Midjourney, one of the most popular AI image generation startups, announced on Wednesday the release of its much-anticipated AI video generation model V1.
V1 is an image-to-video model that allows users to upload images or take images generated by one of the other models in Midjourney. V1 creates a set of four 5-second videos based on it. Like Midjourney’s image model, V1 is only available on Discord and only on the web at startup.
With the launch of the V1, Midjourney will compete with AI video generation models from other companies, including Openai’s Sora, Runway’s Gen 4, Adobe’s Firefly, and Google’s VEO 3. While many companies have focused on developing controllable AI video models for use in commercial settings, Midjourney has always directed its distinctive AI image models towards creative types.
The company says its AI video model has a greater goal than generating B-rolls for commercials aimed at Hollywood movies and advertising industries. In a blog post, Midjourney CEO David Holz said that AI video models are the next step to their ultimate destination, and that AI models create “real-time open-world simulation possible.”
After the AI video model, Midjourney says it plans to develop AI and real-time AI models to generate 3D renderings.
The launch of Midjourney’s V1 model comes just a week after the startup was sued by two of Hollywood’s most infamous film studios, Disney and Universal. The suit claims that images created by Midjourney’s AI image model depict studio copyrighted characters like Homer Simpson and Darth Vader.
Hollywood Studios is struggling to tackle the growing popularity of AI images and video generation models developed by Midjourney. There is growing fear that these AI tools can replace or devalue the work of creatives in their respective fields, and some media companies claim that these products are trained on copyrighted works.

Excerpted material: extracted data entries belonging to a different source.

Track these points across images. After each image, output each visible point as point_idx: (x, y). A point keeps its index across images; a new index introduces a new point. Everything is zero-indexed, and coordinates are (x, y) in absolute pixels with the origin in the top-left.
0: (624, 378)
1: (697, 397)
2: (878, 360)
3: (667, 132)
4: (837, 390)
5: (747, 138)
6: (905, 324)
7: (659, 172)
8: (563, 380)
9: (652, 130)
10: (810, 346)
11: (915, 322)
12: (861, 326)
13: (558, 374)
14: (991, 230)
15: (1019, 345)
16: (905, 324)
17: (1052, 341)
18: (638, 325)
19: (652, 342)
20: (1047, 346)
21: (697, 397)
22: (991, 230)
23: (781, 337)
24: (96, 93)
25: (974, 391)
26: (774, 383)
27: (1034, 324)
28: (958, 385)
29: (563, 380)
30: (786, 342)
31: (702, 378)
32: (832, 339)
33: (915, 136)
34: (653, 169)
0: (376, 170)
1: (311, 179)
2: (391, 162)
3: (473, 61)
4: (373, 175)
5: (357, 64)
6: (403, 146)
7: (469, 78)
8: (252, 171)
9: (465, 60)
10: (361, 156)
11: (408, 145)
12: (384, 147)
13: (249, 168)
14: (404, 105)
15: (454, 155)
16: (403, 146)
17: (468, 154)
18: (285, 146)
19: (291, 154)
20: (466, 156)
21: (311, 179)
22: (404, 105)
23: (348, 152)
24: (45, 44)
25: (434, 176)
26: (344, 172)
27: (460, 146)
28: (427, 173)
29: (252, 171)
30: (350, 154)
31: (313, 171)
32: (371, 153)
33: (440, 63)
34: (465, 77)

Midjourney has tried to sell itself as something different from other AI images and video startups (those focused on creativity rather than immediate commercial applications), but startups cannot escape these accusations.
First, Midjourney says it charges eight times more for video generation than typical image generation. This means that subscribers will use up their monthly allocated generations much faster when creating videos over images.
At launch, the cheapest way to try out the V1 is to subscribe to Midjourney’s $10/month master plan. Subscribers to Midjourney’s $60 monthly Pro Plan and $120 monthly Mega Plan will win an unlimited video generation in the company’s slow “relax” mode. Next month, Midjourney says it will reevaluate the pricing of its video model.
The V1 comes with several custom settings that allow users to control the output of the video model.
Users can select Auto Animation Settings to move images randomly, or select a manual setting that allows text descriptions of the specific animation they want to add to the video. Users can also toggle between the amount of camera and subject movement by selecting “Low Motion” or “High Motion” in Settings.
The video generated in V1 is only 5 seconds, but users can choose to expand to 4 seconds. This means that V1 video can take up to 21 seconds.
Similar to Midjourney’s AI image model, the early demos of the V1 video look somewhat otherworldly, not surreal. The initial response to V1 was positive, but it is still unclear how well it matches the other major AI video models that have been on the market for months or years.